Passage to read:
■ ■ ■ ■ ■
Agile Software Development
Автор: Alistair Cockburn /
INTRODUCTION The Impossibility of Communication
-
Часть 4
-
Figure I-1. One arc and an arc pair.
From these and some small circles I put together the next shape, which looks a bit like an owl’s face (Figure I-2). At this point, notice that I have biased your future perception of these shapes. One of the points in this discussion is the bias created by my giving you the name of the shape early on.
Figure I-2. Arcs forming a face.
Putting two owl heads together produces pictures that might look like lima beans, faces, an apple core, or some other shape that you choose to name (Figure I-3).
Figure I-3. Apple cores?
Finally, I build the picture I had in mind (Figure I-4). What do you see in it? How do you parse it into distinguishable sections? Do you see eye shades, embryos, or lima beans? Do you see two yin-yang shapes?
Figure I-4. Complex circle.
Actually, I had in mind two overlapping yin-yang shapes (Figure I-5). Nothing in my intention had to do with arcs, owls, apple cores, or embryos. All of those were secondary effects, artifacts that showed up when I combined the two yin and yang icons, one mirrored and rotated from the other, and parsed the picture according to a different pattern.
The point of my presenting the images in a different order is to illustrate three things:
· Any complex shape can be parsed according to different patterns.
· Our perception about "what is there" proceeds in different directions depending on how we separate elements.
· What we notice is biased by the vocabulary we start with.
Figure I-5. Yin and Yang.
In software development, each person uses his own pattern to parse the experience of being on a project. Each person also falls prey to common errors.
A person might have the notion that humidity is a critical success factor in software development. This person would consequently spend a great deal of effort on measuring and controlling the humidity on projects. A person who is really convinced that humidity is key would not notice for a long time that no great correlation exists between humidity and project outcome. Since I don't have humidity in my project parsing pattern, I couldn't tell you what the humidity was in each of my projects, how it varied over time, or how it might have correlated with project outcome.
A person might believe that following a defined process is crucial to project success. This person would consequently spend a great deal of effort measuring and controlling adherence to the process. A person really convinced that process is key would not notice for a long time the absence of correlation between following a process and the project outcome.
Just as bad as focusing on something irrelevant is omitting something crucial in the parsing pattern. Suppose, for a moment, that a scientist who is doing geo-magnetic experiments in a building is unaware that the walls of the building contain iron. . Not only will she get anomalous results, but she will not understand where they came from or how to alter any of the other variables in the experiments to compensate.
The presence of people on a project is just such a crucial element of project outcome.
■ ■ ■ ■ ■
Data section:

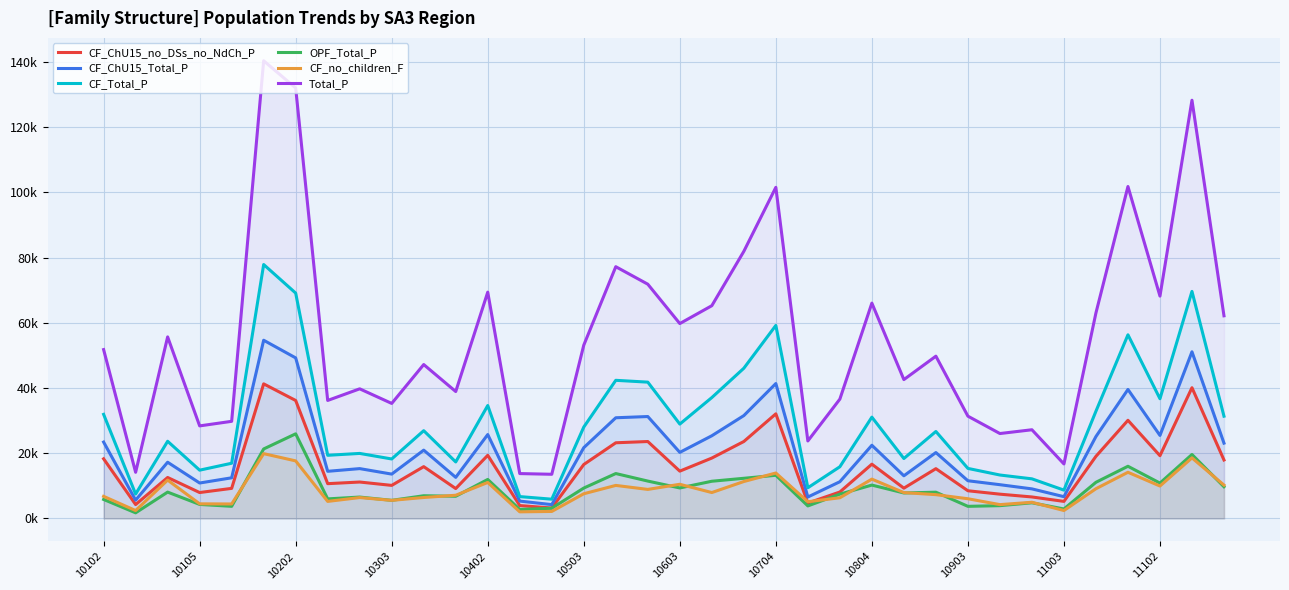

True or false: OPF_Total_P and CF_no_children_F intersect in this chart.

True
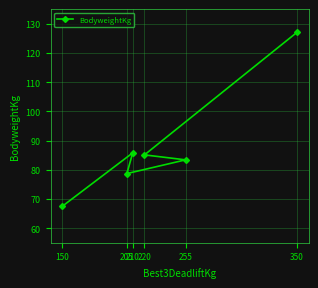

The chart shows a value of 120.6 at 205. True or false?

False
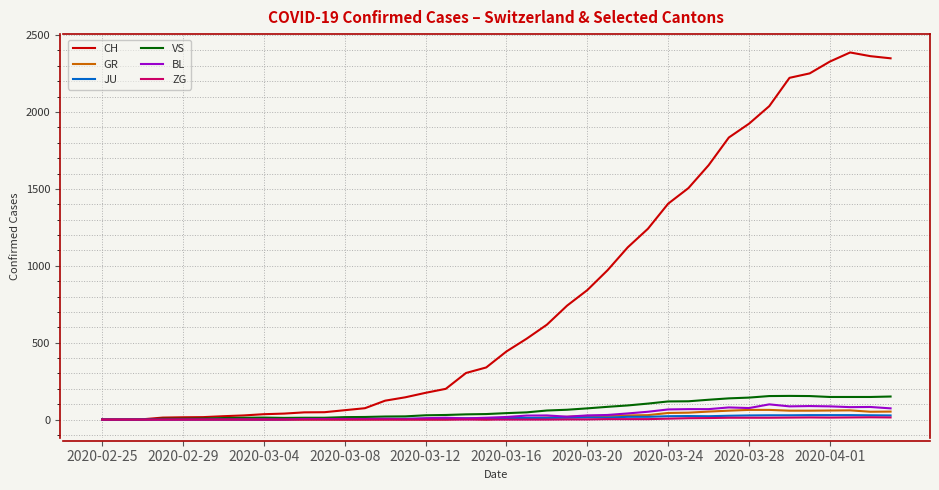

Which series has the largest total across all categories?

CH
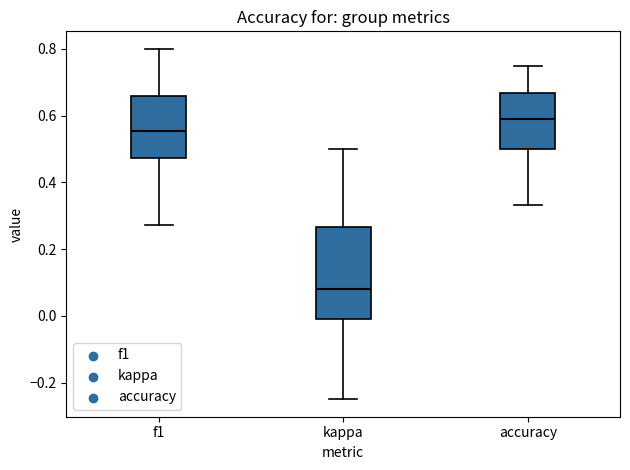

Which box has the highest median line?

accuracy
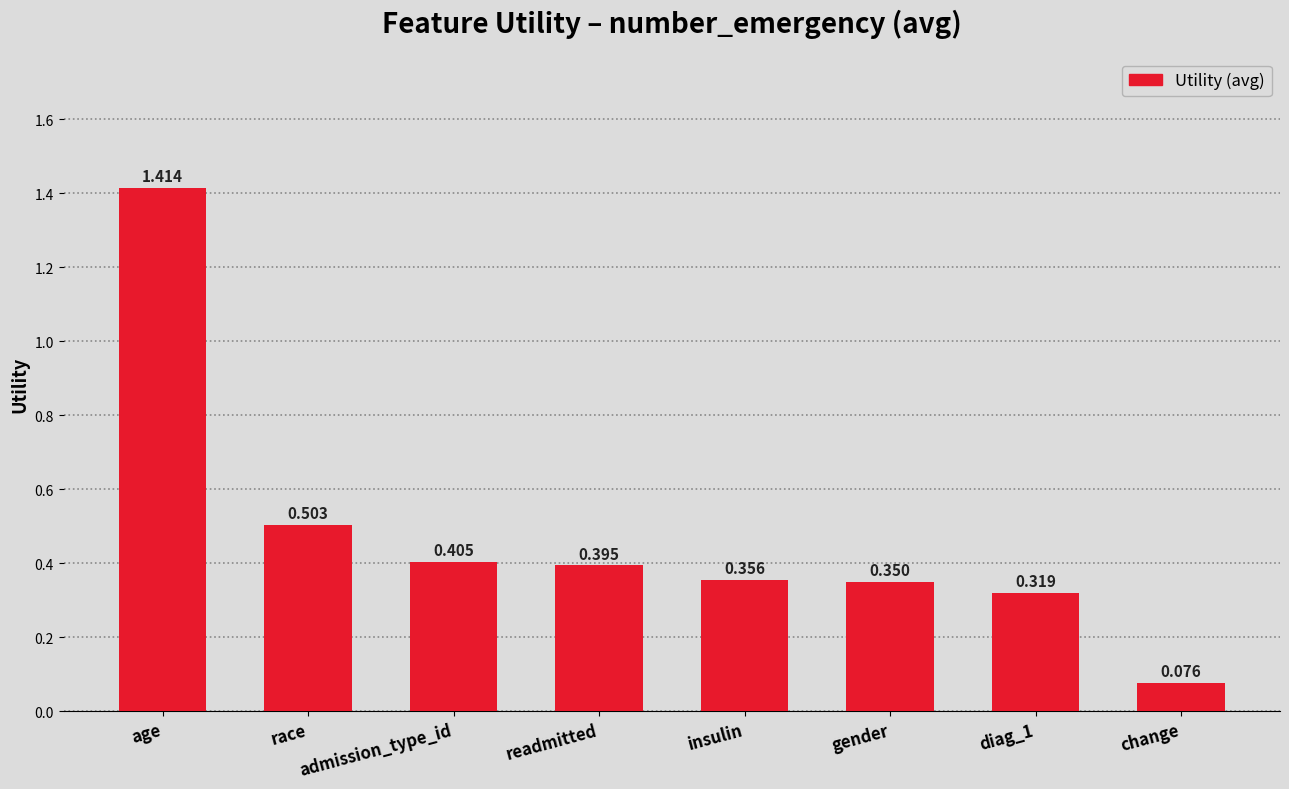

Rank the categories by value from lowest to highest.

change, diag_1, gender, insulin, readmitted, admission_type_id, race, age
■ ■ ■ ■ ■
Using the information:
#1 In the excerpt on parsing patterns, what did the author actually have in mind when building the picture in Figure I-4?
#2 List every point that, according to the excerpt on parsing patterns, the author's presentation of the images in a different order is meant to illustrate.
#3 Carry on the excerpt on parsing patterns, beginning after its final sentence about the presence of people on a project.
The records were taken from a separate source.

Responses by item number:
#1 Two overlapping yin-yang shapes.

#2
- Any complex shape can be parsed according to different patterns.
- Our perception about "what is there" proceeds in different directions depending on how we separate elements.
- What we notice is biased by the vocabulary we start with.

#3
Those who do not have the people element in their parsing pattern will simply not notice the effects of the people on their projects. When reading articles that recounts the effect of using a particular new process (for example, Webb, 1999), you may notice that the body of the narrative comments on people but that the conclusion omits commentary regarding people. Researchers who miss this key element in their operating vocabulary cannot use it to adjust the outcome of a project.
The same argument applies to every practitioner, methodologist, and researcher, including me. It is one reason I waited 13 years before writing this book. Much like discovering the difference between texture and taste in evaluating steaks, I kept discovering new parsing patterns for development projects. The results of using the different patterns were so different that I could not commit to any one of them.
These days, when I study a project, I am periodically reawakened to the fact that I don't know what it is that I don't know but should know---what I should be paying attention to but don't have a parsing element for.
This concept of being limited in our awareness of underlying parsing patterns does not reflect something abnormal. The world is not kind enough to give us in advance the yin and yang shapes to use in our daily experiences. We are not first given the parsing pattern and then asked what the result looks like. Rather, we are given a complex experience on which any number of parsing patterns work and in which secondary artifacts easily command our attention. Although this condition can cause difficulty, it is normal and is worth reconsidering from time to time.
Detecting Parsing Patterns
My job as a research and field methodologist is to parse software development experiences that happen at full speed, detect boundaries fit for parsing, and give the pieces names that can be recalled for the next project. Detecting and naming these distinctions provides additional filters through which to examine the software development experience. This work does not create new techniques; it allows us to better detect what is already occurring in the projects and put the pieces back together in ways that will more closely match future experiences.
These days, I ask people to tell a story from a project (preferably something that worked, but any relevant episode will do). Then I see if I can reconstruct the story using the labels that I have in mind about project experience. With slowly increasing frequency, I can. When I can't, I store the story for later comparison. When two stories contain similarities, I look for words I can use to label the common parts.
We are still in the infancy of naming what is really happening on software development projects. The answer is not process, modeling, or mathematics, although those play parts. The answer has much more to do with craft, community, pride, and learning, as we will discuss.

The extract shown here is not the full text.